Michelle Eggers | Monday, September 13, 2004

More than 50 Saint Mary’s community members crowded Stapleton Lounge Friday to hear Debra Swanson and Jenelle Dame speak about the “mother wars” being fought in communities across the nation.

Entitled “Undermining Mothers,” the hour-long lecture discussed the pitting of at-home and employed moms against each other.

“There is a mother war out there,” Swanson, an associate professor of sociology at Hope College, said. “The women that choose to stay home and the women that choose to go to work often fight with each other.”

Women define what makes them a good mom based on these choices, and consequently become defensive of their choices and degrade the choices of others.

“Mother wars” are fueled further by society’s contradictory messages that affirm a particular mother role and also condemn her for achieving it.

Dame, a senior sociology major at Hope College, said, “At-home moms are undermined [in society], and the employed moms are lacking affirmation.”

Jill Roberts, a senior sociology major, felt the lecture resonated well with the college community.

“This is an issue pertinent to a women’s college,” Roberts said. “It is unavoidable that we will all have to choose a side of the mother wars.”

The lecture was co-sponsored by the department of sociology, the Center for Women’s Intercultural Leadership and the Women’s Studies Program. The lecture came in part from Swanson and another Hope College professor’s research into the struggles women face balancing work and children.

A mother of two, Swanson said the colleagues decided to “put their heads where their hearts are” with their project.

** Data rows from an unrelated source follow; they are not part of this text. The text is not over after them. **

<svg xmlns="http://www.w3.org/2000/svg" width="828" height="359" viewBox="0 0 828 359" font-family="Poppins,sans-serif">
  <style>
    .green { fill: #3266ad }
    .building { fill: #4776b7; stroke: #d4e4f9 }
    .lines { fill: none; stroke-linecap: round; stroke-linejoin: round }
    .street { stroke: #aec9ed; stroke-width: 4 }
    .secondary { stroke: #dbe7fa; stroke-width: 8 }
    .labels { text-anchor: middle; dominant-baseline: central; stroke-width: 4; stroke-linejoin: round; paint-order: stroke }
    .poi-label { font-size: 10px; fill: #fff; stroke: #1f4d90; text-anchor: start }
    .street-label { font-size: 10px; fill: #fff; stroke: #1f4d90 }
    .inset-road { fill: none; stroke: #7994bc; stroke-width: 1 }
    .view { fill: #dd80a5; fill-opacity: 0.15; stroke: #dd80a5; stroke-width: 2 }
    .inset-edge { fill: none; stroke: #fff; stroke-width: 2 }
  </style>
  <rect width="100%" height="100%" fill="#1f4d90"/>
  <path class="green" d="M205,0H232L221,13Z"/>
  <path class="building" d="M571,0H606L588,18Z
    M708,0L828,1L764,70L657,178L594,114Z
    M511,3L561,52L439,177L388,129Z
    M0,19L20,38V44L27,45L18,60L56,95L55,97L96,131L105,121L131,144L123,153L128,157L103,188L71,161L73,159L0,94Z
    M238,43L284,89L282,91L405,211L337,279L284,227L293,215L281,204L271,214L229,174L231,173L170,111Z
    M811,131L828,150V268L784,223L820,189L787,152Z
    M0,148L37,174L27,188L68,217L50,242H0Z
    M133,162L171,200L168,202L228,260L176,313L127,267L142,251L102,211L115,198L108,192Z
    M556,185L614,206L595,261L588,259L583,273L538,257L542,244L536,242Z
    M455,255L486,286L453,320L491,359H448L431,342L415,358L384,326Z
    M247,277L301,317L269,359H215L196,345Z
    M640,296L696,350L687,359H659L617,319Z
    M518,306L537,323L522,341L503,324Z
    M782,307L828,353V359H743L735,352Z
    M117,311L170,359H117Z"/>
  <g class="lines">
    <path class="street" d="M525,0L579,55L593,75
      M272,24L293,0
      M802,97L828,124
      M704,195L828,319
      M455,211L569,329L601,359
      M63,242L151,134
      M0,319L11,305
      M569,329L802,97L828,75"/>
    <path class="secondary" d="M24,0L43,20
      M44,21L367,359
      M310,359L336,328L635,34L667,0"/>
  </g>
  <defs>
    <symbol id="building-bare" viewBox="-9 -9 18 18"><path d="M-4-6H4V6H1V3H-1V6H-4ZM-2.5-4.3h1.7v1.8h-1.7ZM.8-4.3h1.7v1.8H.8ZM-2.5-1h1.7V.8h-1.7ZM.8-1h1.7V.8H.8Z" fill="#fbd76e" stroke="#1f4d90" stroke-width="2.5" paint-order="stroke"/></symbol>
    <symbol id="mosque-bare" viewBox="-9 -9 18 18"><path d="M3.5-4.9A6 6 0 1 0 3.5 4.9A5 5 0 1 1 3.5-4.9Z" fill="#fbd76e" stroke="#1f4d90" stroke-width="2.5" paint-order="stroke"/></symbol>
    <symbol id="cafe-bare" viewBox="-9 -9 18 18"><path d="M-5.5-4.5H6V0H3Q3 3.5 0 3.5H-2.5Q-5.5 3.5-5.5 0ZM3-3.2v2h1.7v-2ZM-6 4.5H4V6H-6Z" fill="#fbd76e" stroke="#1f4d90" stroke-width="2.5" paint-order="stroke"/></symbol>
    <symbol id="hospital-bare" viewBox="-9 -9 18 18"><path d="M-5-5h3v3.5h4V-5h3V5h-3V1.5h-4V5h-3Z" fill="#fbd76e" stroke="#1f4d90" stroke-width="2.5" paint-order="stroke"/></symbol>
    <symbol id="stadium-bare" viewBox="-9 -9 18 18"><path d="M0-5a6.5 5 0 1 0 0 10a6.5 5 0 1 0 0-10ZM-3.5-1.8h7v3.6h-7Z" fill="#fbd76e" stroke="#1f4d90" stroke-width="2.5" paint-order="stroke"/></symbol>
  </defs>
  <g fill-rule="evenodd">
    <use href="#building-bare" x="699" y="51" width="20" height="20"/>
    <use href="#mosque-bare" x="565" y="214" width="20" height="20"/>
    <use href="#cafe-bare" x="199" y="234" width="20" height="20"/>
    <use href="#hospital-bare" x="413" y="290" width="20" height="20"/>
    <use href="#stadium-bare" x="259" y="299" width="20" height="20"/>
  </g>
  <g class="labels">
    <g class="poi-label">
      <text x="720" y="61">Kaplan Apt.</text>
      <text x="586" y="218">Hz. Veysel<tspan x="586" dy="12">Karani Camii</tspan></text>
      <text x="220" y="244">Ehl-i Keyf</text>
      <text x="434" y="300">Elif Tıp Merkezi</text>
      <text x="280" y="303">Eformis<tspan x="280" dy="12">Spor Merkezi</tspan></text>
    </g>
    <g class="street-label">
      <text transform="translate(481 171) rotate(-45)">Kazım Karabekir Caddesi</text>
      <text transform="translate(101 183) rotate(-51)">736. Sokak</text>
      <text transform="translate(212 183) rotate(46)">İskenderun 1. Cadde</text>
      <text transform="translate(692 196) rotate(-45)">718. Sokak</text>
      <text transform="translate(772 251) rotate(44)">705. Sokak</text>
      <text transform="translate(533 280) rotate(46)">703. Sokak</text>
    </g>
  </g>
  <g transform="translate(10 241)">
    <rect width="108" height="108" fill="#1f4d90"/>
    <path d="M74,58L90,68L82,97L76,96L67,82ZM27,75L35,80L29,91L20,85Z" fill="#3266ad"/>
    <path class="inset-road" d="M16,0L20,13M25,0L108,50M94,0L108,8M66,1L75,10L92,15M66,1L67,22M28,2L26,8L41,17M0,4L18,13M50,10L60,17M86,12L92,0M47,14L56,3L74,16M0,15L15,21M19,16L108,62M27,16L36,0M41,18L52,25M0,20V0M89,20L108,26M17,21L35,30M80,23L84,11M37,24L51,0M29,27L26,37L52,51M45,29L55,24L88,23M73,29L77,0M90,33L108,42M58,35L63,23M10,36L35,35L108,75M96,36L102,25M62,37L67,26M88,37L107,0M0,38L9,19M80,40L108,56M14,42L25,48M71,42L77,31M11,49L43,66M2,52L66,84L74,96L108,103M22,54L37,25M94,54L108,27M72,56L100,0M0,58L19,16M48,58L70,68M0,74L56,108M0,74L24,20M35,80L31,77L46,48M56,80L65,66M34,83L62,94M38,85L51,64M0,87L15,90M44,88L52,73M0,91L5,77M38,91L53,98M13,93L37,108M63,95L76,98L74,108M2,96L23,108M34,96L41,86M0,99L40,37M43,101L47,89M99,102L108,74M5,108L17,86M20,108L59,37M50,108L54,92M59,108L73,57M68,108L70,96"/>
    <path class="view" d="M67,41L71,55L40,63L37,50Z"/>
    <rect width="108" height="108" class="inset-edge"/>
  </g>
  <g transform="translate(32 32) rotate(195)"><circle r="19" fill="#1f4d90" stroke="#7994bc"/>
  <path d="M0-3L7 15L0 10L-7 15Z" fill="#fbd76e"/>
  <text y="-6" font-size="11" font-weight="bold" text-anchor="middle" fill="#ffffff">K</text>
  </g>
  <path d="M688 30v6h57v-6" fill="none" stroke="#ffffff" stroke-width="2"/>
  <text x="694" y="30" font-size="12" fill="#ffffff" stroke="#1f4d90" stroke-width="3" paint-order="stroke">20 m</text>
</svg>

“We thought that if we are academics, why not look at this transformation that was happening to us as we became mothers,” she said.

The project was based on extended interviews with moms of preschoolers, as well as the analysis of the representations of at-home and employed mothers in five popular women’s magazines.

The researchers predicted at-home moms would be depicted as selfless, overly involved, nurturing and failing in the public sphere, while employed moms would be depicted as selfish, uninvolved, neglectful and failing in the domestic sphere. Part-time moms would fall somewhere in the middle.

“What we found was that 88 percent of the mothers were portrayed as at-home mothers, and only 12 percent were depicted as employed mothers,” Swanson said. “That does not match statistics that say more than half of all women are in the labor force.”

In addition to the misrepresentation, at-home moms were more likely to be portrayed as serving others, having exaggerated needs of connections and failing in the public sphere.

Employed moms, on the other hand, were portrayed as having an independent identity, being competent at work and home and being natural mothers.

“While we expect at-home moms to be portrayed as natural moms, in the magazines she is actually depicted as needing lots of help,” Swanson said. “Employed moms, who you would think would need more help because they aren’t at home as much, they are the more natural mothers.”

Swanson calls employed moms’ positive portrayal and under representation in magazines the “double bind.”

“You have to chose one or the other,” she said. “That is often where women struggle.”